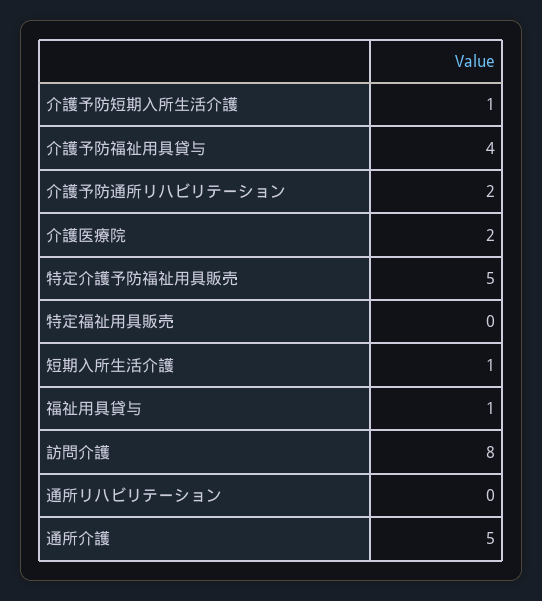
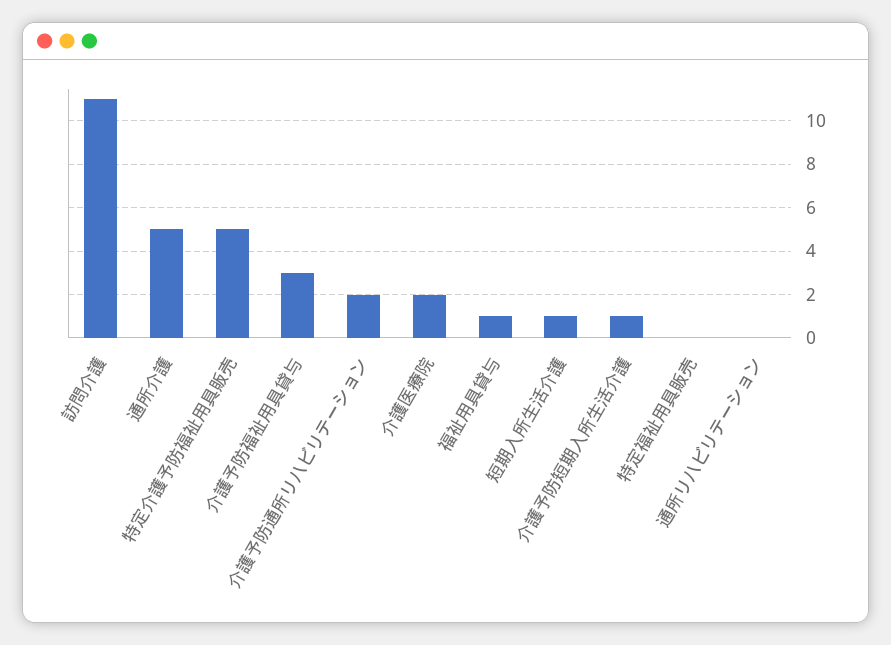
  {
    "介護予防短期入所生活介護": 1,
-   "介護予防福祉用具貸与": 4,
+   "介護予防福祉用具貸与": 3,
    "介護予防通所リハビリテーション": 2,
    "介護医療院": 2,
    "特定介護予防福祉用具販売": 5,
    "特定福祉用具販売": 0,
    "短期入所生活介護": 1,
    "福祉用具貸与": 1,
-   "訪問介護": 8,
+   "訪問介護": 11,
    "通所リハビリテーション": 0,
    "通所介護": 5
  }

****************

A faithful copy of the entries above is needed, one that contains no images.

* [Exercise solution]:
  {
    "介護予防短期入所生活介護": 1,
-   "介護予防福祉用具貸与": 4,
+   "介護予防福祉用具貸与": 3,
    "介護予防通所リハビリテーション": 2,
    "介護医療院": 2,
    "特定介護予防福祉用具販売": 5,
    "特定福祉用具販売": 0,
    "短期入所生活介護": 1,
    "福祉用具貸与": 1,
-   "訪問介護": 8,
+   "訪問介護": 11,
    "通所リハビリテーション": 0,
    "通所介護": 5
  }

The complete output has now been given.